(Instruction) The entries that follow include a run beginning at the line with "(at 0 -2.5)" and ending at the line with "(fp_line (start -1.6 -0.2)"; restate that run word for word and leave the rest out.

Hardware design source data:
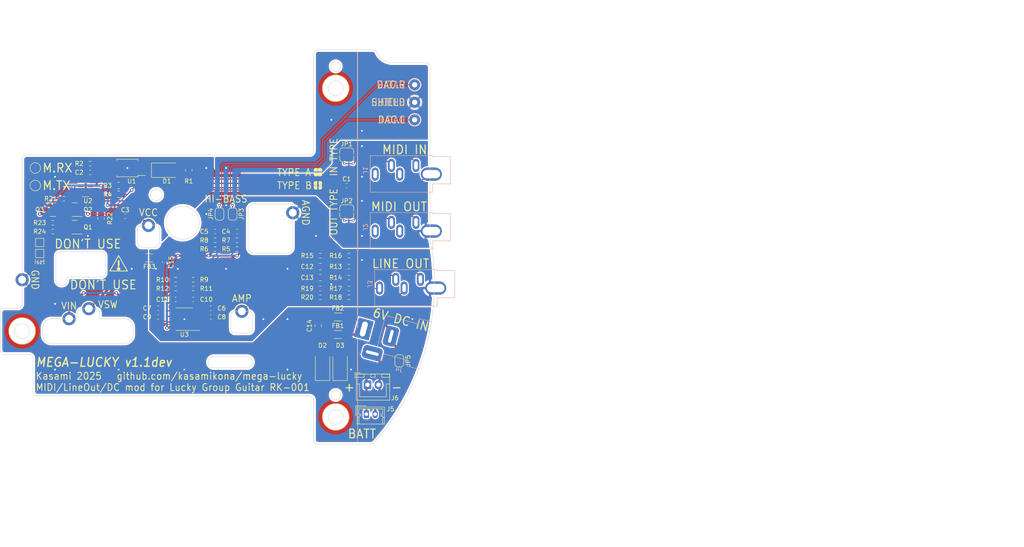
<source format=kicad_pcb>
(kicad_pcb (version 20221018) (generator pcbnew)

  (general
    (thickness 1.2)
  )

  (paper "A4")
  (title_block
    (title "MEGA-LUCKY")
    (rev "v1.1dev")
  )

  (layers
    (0 "F.Cu" signal)
    (31 "B.Cu" signal)
    (32 "B.Adhes" user "B.Adhesive")
    (33 "F.Adhes" user "F.Adhesive")
    (34 "B.Paste" user)
    (35 "F.Paste" user)
    (36 "B.SilkS" user "B.Silkscreen")
    (37 "F.SilkS" user "F.Silkscreen")
    (38 "B.Mask" user)
    (39 "F.Mask" user)
    (40 "Dwgs.User" user "User.Drawings")
    (41 "Cmts.User" user "User.Comments")
    (42 "Eco1.User" user "User.Eco1")
    (43 "Eco2.User" user "User.Eco2")
    (44 "Edge.Cuts" user)
    (45 "Margin" user)
    (46 "B.CrtYd" user "B.Courtyard")
    (47 "F.CrtYd" user "F.Courtyard")
    (48 "B.Fab" user)
    (49 "F.Fab" user)
    (50 "User.1" user)
    (51 "User.2" user)
    (52 "User.3" user)
    (53 "User.4" user)
    (54 "User.5" user)
    (55 "User.6" user)
    (56 "User.7" user)
    (57 "User.8" user)
    (58 "User.9" user)
  )

  (setup
    (stackup
      (layer "F.SilkS" (type "Top Silk Screen"))
      (layer "F.Paste" (type "Top Solder Paste"))
      (layer "F.Mask" (type "Top Solder Mask") (color "#002060D0") (thickness 0.01))
      (layer "F.Cu" (type "copper") (thickness 0.035))
      (layer "dielectric 1" (type "core") (color "#484840F8") (thickness 1.11) (material "FR4") (epsilon_r 4.5) (loss_tangent 0.02))
      (layer "B.Cu" (type "copper") (thickness 0.035))
      (layer "B.Mask" (type "Bottom Solder Mask") (color "#002060D0") (thickness 0.01))
      (layer "B.Paste" (type "Bottom Solder Paste"))
      (layer "B.SilkS" (type "Bottom Silk Screen"))
      (copper_finish "None")
      (dielectric_constraints no)
      (castellated_pads yes)
    )
    (pad_to_mask_clearance 0)
    (pcbplotparams
      (layerselection 0x00010fc_ffffffff)
      (plot_on_all_layers_selection 0x0000000_00000000)
      (disableapertmacros false)
      (usegerberextensions true)
      (usegerberattributes false)
      (usegerberadvancedattributes false)
      (creategerberjobfile false)
      (dashed_line_dash_ratio 12.000000)
      (dashed_line_gap_ratio 3.000000)
      (svgprecision 4)
      (plotframeref false)
      (viasonmask false)
      (mode 1)
      (useauxorigin false)
      (hpglpennumber 1)
      (hpglpenspeed 20)
      (hpglpendiameter 15.000000)
      (dxfpolygonmode true)
      (dxfimperialunits true)
      (dxfusepcbnewfont true)
      (psnegative false)
      (psa4output false)
      (plotreference true)
      (plotvalue true)
      (plotinvisibletext false)
      (sketchpadsonfab false)
      (subtractmaskfromsilk true)
      (outputformat 1)
      (mirror false)
      (drillshape 0)
      (scaleselection 1)
      (outputdirectory "gerbers/")
    )
  )

  (property "VAR_AUTHOR" "Kasami 2025")
  (property "VAR_DESC" "MIDI/LineOut/DC mod for Lucky Group Guitar RK-001")
  (property "VAR_URL" "github.com/kasamikona/mega-lucky")

  (net 0 "")
  (net 1 "GND")
  (net 2 "unconnected-(J1-PadRN)")
  (net 3 "unconnected-(J1-PadTN)")
  (net 4 "unconnected-(J2-PadRN)")
  (net 5 "unconnected-(J2-PadTN)")
  (net 6 "/LINE_R")
  (net 7 "/LINE_L")
  (net 8 "/DAC_L")
  (net 9 "Net-(JP3-B)")
  (net 10 "Net-(JP4-B)")
  (net 11 "Net-(C12-Pad2)")
  (net 12 "Net-(C6-Pad2)")
  (net 13 "Net-(C13-Pad2)")
  (net 14 "Net-(C7-Pad2)")
  (net 15 "Net-(U3A-+)")
  (net 16 "GNDA")
  (net 17 "Net-(U3B-+)")
  (net 18 "Net-(R17-Pad2)")
  (net 19 "Net-(C1-Pad1)")
  (net 20 "/MIN_SINK")
  (net 21 "+6V")
  (net 22 "+BATT")
  (net 23 "/MIDI_RX")
  (net 24 "/MIDI_TX")
  (net 25 "/DAC_R")
  (net 26 "/MIN_SRC")
  (net 27 "/MOUT_SINK")
  (net 28 "/MOUT_SRC")
  (net 29 "Net-(R2-Pad1)")
  (net 30 "Net-(R4-Pad1)")
  (net 31 "Net-(U3A--)")
  (net 32 "Net-(U3B--)")
  (net 33 "unconnected-(U1-Pad2)")
  (net 34 "-BATT")
  (net 35 "/+6VD")
  (net 36 "/+6VFB")
  (net 37 "/MIN_T")
  (net 38 "/MIN_R")
  (net 39 "/MOUT_T")
  (net 40 "/MOUT_R")
  (net 41 "/MIN_SD")
  (net 42 "+VSW")
  (net 43 "Net-(Q1-B)")
  (net 44 "Net-(Q3-B)")
  (net 45 "Net-(Q3-C)")
  (net 46 "+3.3VA")
  (net 47 "/GNDFB")
  (net 48 "+3.3V")
  (net 49 "/AMP_R")
  (net 50 "/AMP_L")
  (net 51 "/AMP")

  (footprint "Capacitor_SMD:C_0603_1608Metric" (layer "F.Cu") (at 67.5 66.5))

  (footprint "project-parts:Castellated-Pad_Custom" (layer "F.Cu") (at 73.6 84.7))

  (footprint "project-parts:Castellated-Pad_Custom" (layer "F.Cu") (at 85.2 62.2 -90))

  (footprint "Diode_SMD:D_SMA" (layer "F.Cu") (at 56.5 52.5))

  (footprint "Inductor_SMD:L_1206_3216Metric_Pad1.22x1.90mm_HandSolder" (layer "F.Cu") (at 95.5 90 180))

  (footprint "Capacitor_SMD:C_0805_2012Metric" (layer "F.Cu") (at 91.5 74.5))

  (footprint "Resistor_SMD:R_0603_1608Metric" (layer "F.Cu") (at 98 74.5))

  (footprint "Resistor_SMD:R_0603_1608Metric" (layer "F.Cu") (at 67.5 68.5 180))

  (footprint "Resistor_SMD:R_0603_1608Metric" (layer "F.Cu") (at 98 77))

  (footprint "Package_SO:SO-8_3.9x4.9mm_P1.27mm" (layer "F.Cu") (at 60.5 86.5 180))

  (footprint "Package_TO_SOT_SMD:SOT-23" (layer "F.Cu") (at 30.5 61.5))

  (footprint "Resistor_SMD:R_0603_1608Metric" (layer "F.Cu") (at 58.5 77.5 180))

  (footprint "Package_SO:SO-6_4.4x3.6mm_P1.27mm" (layer "F.Cu") (at 47.5 52 180))

  (footprint "Resistor_SMD:R_0603_1608Metric" (layer "F.Cu") (at 58.5 79.5))

  (footprint "Resistor_SMD:R_0603_1608Metric" (layer "F.Cu") (at 98 81.5 180))

  (footprint "project-parts:SolderJumper_Cross" (layer "F.Cu") (at 97.5 62))

  (footprint "Capacitor_SMD:C_0603_1608Metric" (layer "F.Cu") (at 54.5 86))

  (footprint "Capacitor_SMD:C_0603_1608Metric" (layer "F.Cu") (at 47 63))

  (footprint "Capacitor_SMD:C_0805_2012Metric" (layer "F.Cu") (at 91 88 90))

  (footprint "Resistor_SMD:R_0805_2012Metric" (layer "F.Cu") (at 45.5 56))

  (footprint "Package_TO_SOT_SMD:SOT-23" (layer "F.Cu") (at 35.5 61.5 180))

  (footprint "Diode_SMD:D_SMA" (layer "F.Cu") (at 92 97 90))

  (footprint "project-parts:Castellated-Pad_Custom" (layer "F.Cu") (at 52.3 65.1))

  (footprint "Capacitor_SMD:C_0603_1608Metric" (layer "F.Cu") (at 39 53 180))

  (footprint "Package_TO_SOT_SMD:SOT-23" (layer "F.Cu") (at 35.5 65.5 180))

  (footprint "Resistor_SMD:R_0603_1608Metric" (layer "F.Cu") (at 33 59 180))

  (footprint "Capacitor_SMD:C_0603_1608Metric" (layer "F.Cu") (at 54.5 84))

  (footprint "Resistor_SMD:R_0805_2012Metric" (layer "F.Cu") (at 61.5 52.5 -90))

  (footprint "Capacitor_SMD:C_0603_1608Metric" (layer "F.Cu") (at 72.5 66.5 180))

  (footprint "Capacitor_SMD:C_0603_1608Metric" (layer "F.Cu") (at 62.5 82 180))

  (footprint "Resistor_SMD:R_0603_1608Metric" (layer "F.Cu") (at 62.5 77.5))

  (footprint "TestPoint:TestPoint_Pad_1.5x1.5mm" (layer "F.Cu") (at 27.5 71.5))

  (footprint "Capacitor_SMD:C_0805_2012Metric" (layer "F.Cu") (at 91.5 77))

  (footprint "Resistor_SMD:R_0603_1608Metric" (layer "F.Cu") (at 98 79.5 180))

  (footprint "Resistor_SMD:R_0603_1608Metric" (layer "F.Cu") (at 91.5 72 180))

  (footprint "Resistor_SMD:R_0603_1608Metric" (layer "F.Cu") (at 67.5 70.5))

  (footprint "TestPoint:TestPoint_Pad_D2.0mm" (layer "F.Cu") (at 26.5 56 90))

  (footprint "Resistor_SMD:R_0603_1608Metric" (layer "F.Cu") (at 98 72))

  (footprint "Resistor_SMD:R_0805_2012Metric" (layer "F.Cu") (at 45.5 58))

  (footprint "Resistor_SMD:R_0603_1608Metric" (layer "F.Cu") (at 62.5 79.5 180))

  (footprint "Resistor_SMD:R_0805_2012Metric" (layer "F.Cu") (at 41.5 63.5 90))

  (footprint "Capacitor_SMD:C_0603_1608Metric" (layer "F.Cu") (at 56 73.5 -90))

  (footprint "Package_TO_SOT_SMD:SOT-23-5" (layer "F.Cu") (at 38 57))

  (footprint "project-parts:Castellated-Pad_Custom" (layer "F.Cu") (at 23.5 77.5 -90))

  (footprint "Capacitor_SMD:C_0603_1608Metric" (layer "F.Cu") (at 58.5 82))

  (footprint "project-parts:Castellated-Pad_Custom" (layer "F.Cu") (at 38.700001 84.1))

  (footprint "Connector_JST:JST_XH_B2B-XH-A_1x02_P2.50mm_Vertical" (layer "F.Cu") (at 102.25 101.475))

  (footprint "Capacitor_SMD:C_0603_1608Metric" (layer "F.Cu") (at 66.5 84 180))

  (footprint "project-parts:Castellated-Pad_Custom" (layer "F.Cu") (at 34.2 86.4))

  (footprint "Inductor_SMD:L_1206_3216Metric_Pad1.22x1.90mm_HandSolder" (layer "F.Cu") (at 95.5 86 180))

  (footprint "Connector_Molex:Molex_Micro-Latch_53253-0270_1x02_P2.00mm_Vertical" (layer "F.Cu") (at 102 108.175))

  (footprint "Resistor_SMD:R_0603_1608Metric" (layer "F.Cu") (at 91.5 79.5 180))

  (footprint "Resistor_SMD:R_0603_1608Metric" (layer "F.Cu") (at 30.5 66.5))

  (footprint "project-parts:SolderJumper_Custom" (layer "F.Cu") (at 109.5 96 -90))

  (footprint "Resistor_SMD:R_0603_1608Metric" (layer "F.Cu") (at 72.5 68.5))

  (footprint "project-parts:SolderJumper_Cross" (layer "F.Cu")
    (tstamp d1aaa321-ffed-42ef-a188-4d80887bbd68)
    (at 97.5 49)
    (descr "SMD Solder Jumper, 1x1.5mm, rounded Pads, 0.3mm gap, open")
    (tags "solder jumper open")
    (property "Sheetfile" "ConnectorMod.kicad_sch")
    (property "Sheetname" "")
    (property "ki_description" "Generic connector, double row, 02x02, odd/even pin numbering scheme (row 1 odd numbers, row 2 even numbers), script generated (kicad-library-utils/schlib/autogen/connector/)")
    (property "ki_keywords" "connector")
    (path "/5d3f2f0a-22ca-4938-96b6-387e2d6ffbca")
    (attr exclude_from_pos_files)
    (fp_text reference "JP1" (at 0 -2.5) (layer "F.SilkS")
        (effects (font (size 1 1) (thickness 0.15)))
      (tstamp a3b83a5d-d7c9-4679-9c6a-e9b581821110)
    )
    (fp_text value "XMI" (at 0 2.4) (layer "F.Fab")
        (effects (font (size 1 1) (thickness 0.15)))
      (tstamp 0677d036-ea15-4e07-b64d-8844f6512098)
    )
    (fp_line (start -1.6 -0.2) (end -1.6 -0.9)
      (stroke (width 0.12) (type solid)) (layer "F.SilkS") (tstamp c3ace50c-3aad-4462-86a2-e1ec8fee7892))
    (fp_line (start -1.6 0.9) (end -1.6 0.200001)
      (stroke (width 0.12) (type solid)) (layer "F.SilkS") (tstamp ee421b68-7211-486b-b331-986c571fe9aa))
    (fp_line (start -0.9 -1.6) (end 0.9 -1.599999)
      (stroke (width 0.12) (type solid)) (layer "F.SilkS") (tstamp 4e126c74-0515-4009-9092-967234c63e5a))
    (fp_line (start 0.9 1.6) (end -0.9 1.6)
      (stroke (width 0.12) (type solid)) (layer "F.SilkS") (tstamp a45729de-9bce-490c-aa04-c39dc835f075))
    (fp_line (start 1.599999 -0.2) (end 1.6 -0.899999)
      (stroke (width 0.12) (type solid)) (layer "F.SilkS") (tstamp ab89c8f0-f4d6-4370-99f9-93da92460b75))
    (fp_line (start 1.6 0.9) (end 1.600001 0.200001)
      (stroke (width 0.12) (type solid)) (layer "F.SilkS") (tstamp 3b19efbb-ea1b-45e3-a152-9a2f2e4c42b4))
    (fp_arc (start -1.6 -0.9) (mid -1.394975 -1.394975) (end -0.9 -1.6)
      (stroke (width 0.12) (type solid)) (layer "F.SilkS") (tstamp f5f60d85-ade0-4912-a8c3-50c00fb6cc21))
    (fp_arc (start -0.9 1.6) (mid -1.394975 1.394975) (end -1.6 0.9)
      (stroke (width 0.12) (type solid)) (layer "F.SilkS") (tstamp a292fe46-18f9-4337-8d6a-37c012abda42))
    (fp_arc (start 0.9 -1.599999) (mid 1.394974 -1.394974) (end 1.6 -0.899999)
      (stroke (width 0.12) (type solid)) (layer "F.SilkS") (tstamp 97eb4acf-4657-4edf-bd9d-d770f74cb4b5))
    (fp_arc (start 1.6 0.9) (mid 1.394975 1.394975) (end 0.9 1.6)
      (stroke (width 0.12) (type solid)) (layer "F.SilkS") (tstamp 1032451f-022c-4acd-8296-254d00a54491))
    (fp_line (start -1.85 -1.85) (end -1.85 1.85)
      (stroke (width 0.05) (type solid)) (layer "F.CrtYd") (tstamp 6db611ef-6c43-4c40-bbe4-39946d4b8437))
    (fp_line (start -1.85 -1.85) (end 1.85 -1.85)
      (stroke (width 0.05) (type solid)) (layer "F.CrtYd") (tstamp d4b25059-0c71-483c-981f-756fd9681dee))
    (fp_line (start 1.85 1.85) (end -1.85 1.85)
      (stroke (width 0.05) (type solid)) (layer "F.CrtYd") (tstamp 865543ef-7a20-4117-86ad-cb9b7d899713))
    (fp_line (start 1.85 1.85) (end 1.85 -1.85)
      (stroke (width 0.05) (type solid)) (layer "F.CrtYd") (tstamp c0779aa1-085a-4f1a-8452-85dadeb2457e))
    (pad "" smd rect (at 0 -0.75) (size 0.3 1.2) (layers "F.Mask")
      (thermal_bridge_angle 45) (tstamp 7fe2149c-47b8-4f5b-a50e-63743bdfdf94))
    (pad "" smd rect (at 0 0.75) (size 0.3 1.2) (layers "F.Mask")
      (thermal_bridge_angle 45) (tstamp 6271933d-c3f9-4d81-8353-436b5da402bb))
    (pad "1" smd roundrect (at -0.75 -0.75) (size 1.2 1.2) (layers "F.Cu" "F.Mask") (roundrect_rratio 0.4166666667)
      (chamfer_ratio 0) (chamfer top_right bottom_left bottom_right)
      (net 20 "/MIN_SINK") (pinfunction "Pin_1") (pintype "passive") (thermal_bridge_angle 45) (tstamp 8320d7f5-3a7f-49c4-8122-998e5892927c))
    (pad "2" smd roundrect (at 0.75 -0.75) (size 1.2 1.2) (layers "F.Cu" "F.Mask") (roundrect_rratio 0.4166666667)
      (chamfer_ratio 0) (chamfer top_left bottom_left bottom_right)
      (net 37 "/MIN_T") (pinfunction "Pin_2") (pintype "passive") (thermal_bridge_angle 45) (tstamp 1f5367a3-8d39-46ad-90ba-5cf222fdeaa1))
    (pad "3" smd roundrect (at -0.75 0.75) (size 1.2 1.2) (layers "F.Cu" "F.Mask") (ro
... [651096 chars truncated]
</source>
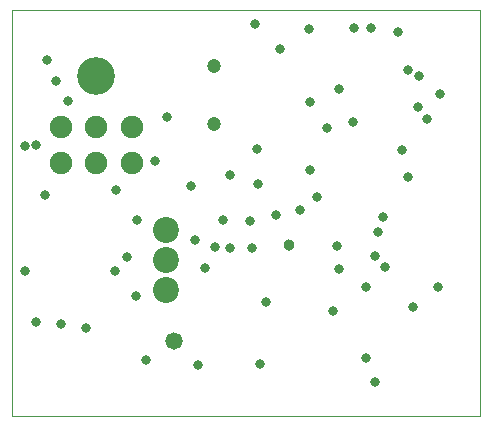
<source format=gbs>
G04 Layer_Color=16711935*
%FSLAX24Y24*%
%MOIN*%
G70*
G01*
G75*
%ADD26C,0.0005*%
%ADD49C,0.0472*%
%ADD50C,0.0748*%
%ADD51C,0.1260*%
%ADD52C,0.0866*%
%ADD53C,0.0579*%
%ADD54C,0.0315*%
%ADD55C,0.0319*%
%ADD56C,0.0379*%
D26*
X2080Y15360D02*
X17700D01*
Y1840D02*
Y15360D01*
X2080Y1840D02*
X17700D01*
X2080D02*
Y15360D01*
D49*
X8810Y13501D02*
D03*
Y11579D02*
D03*
D50*
X3709Y10281D02*
D03*
X4890D02*
D03*
X6071D02*
D03*
Y11462D02*
D03*
X3709D02*
D03*
X4890D02*
D03*
D51*
Y13163D02*
D03*
D52*
X7224Y8030D02*
D03*
Y7030D02*
D03*
Y6030D02*
D03*
D53*
X7490Y4330D02*
D03*
D54*
X6560Y3700D02*
D03*
X4560Y4750D02*
D03*
X16300Y6120D02*
D03*
X12590Y11430D02*
D03*
X13000Y12720D02*
D03*
X14510Y6810D02*
D03*
X14200Y7160D02*
D03*
X14290Y7980D02*
D03*
X14040Y14760D02*
D03*
X13490Y14750D02*
D03*
X14460Y8470D02*
D03*
X14950Y14630D02*
D03*
X15930Y11740D02*
D03*
X14190Y2980D02*
D03*
X13900Y3750D02*
D03*
Y6120D02*
D03*
X15270Y13380D02*
D03*
X15084Y10700D02*
D03*
X11010Y14080D02*
D03*
X10240Y10735D02*
D03*
X10170Y14900D02*
D03*
X12000Y14730D02*
D03*
X9350Y7440D02*
D03*
Y9860D02*
D03*
X2510Y10840D02*
D03*
Y6680D02*
D03*
X2890Y4960D02*
D03*
Y10870D02*
D03*
X5930Y7120D02*
D03*
X10340Y3570D02*
D03*
X12250Y9140D02*
D03*
D55*
X15650Y13160D02*
D03*
X15450Y5470D02*
D03*
X10280Y9550D02*
D03*
X15270Y9800D02*
D03*
X15610Y12120D02*
D03*
X16360Y12570D02*
D03*
X13460Y11620D02*
D03*
X12020Y12310D02*
D03*
X8850Y7470D02*
D03*
X12790Y5330D02*
D03*
X10010Y8320D02*
D03*
X11680Y8690D02*
D03*
X5540Y9350D02*
D03*
X3170Y9210D02*
D03*
X8280Y3540D02*
D03*
X5510Y6670D02*
D03*
X6260Y8360D02*
D03*
X8190Y7710D02*
D03*
X10550Y5640D02*
D03*
X3730Y4890D02*
D03*
X6220Y5840D02*
D03*
X3960Y12320D02*
D03*
X10070Y7430D02*
D03*
X12980Y6720D02*
D03*
X12930Y7500D02*
D03*
X8530Y6780D02*
D03*
X10870Y8530D02*
D03*
X9120Y8360D02*
D03*
X7250Y11810D02*
D03*
X6850Y10320D02*
D03*
X3250Y13710D02*
D03*
X3540Y12990D02*
D03*
X12030Y10020D02*
D03*
X8060Y9490D02*
D03*
D56*
X11330Y7530D02*
D03*
M02*

</source>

(Answer area)
    (fp_text reference "JP1" (at 0 -2.5) (layer "F.SilkS")
        (effects (font (size 1 1) (thickness 0.15)))
      (tstamp a3b83a5d-d7c9-4679-9c6a-e9b581821110)
    )
    (fp_text value "XMI" (at 0 2.4) (layer "F.Fab")
        (effects (font (size 1 1) (thickness 0.15)))
      (tstamp 0677d036-ea15-4e07-b64d-8844f6512098)
    )
    (fp_line (start -1.6 -0.2) (end -1.6 -0.9)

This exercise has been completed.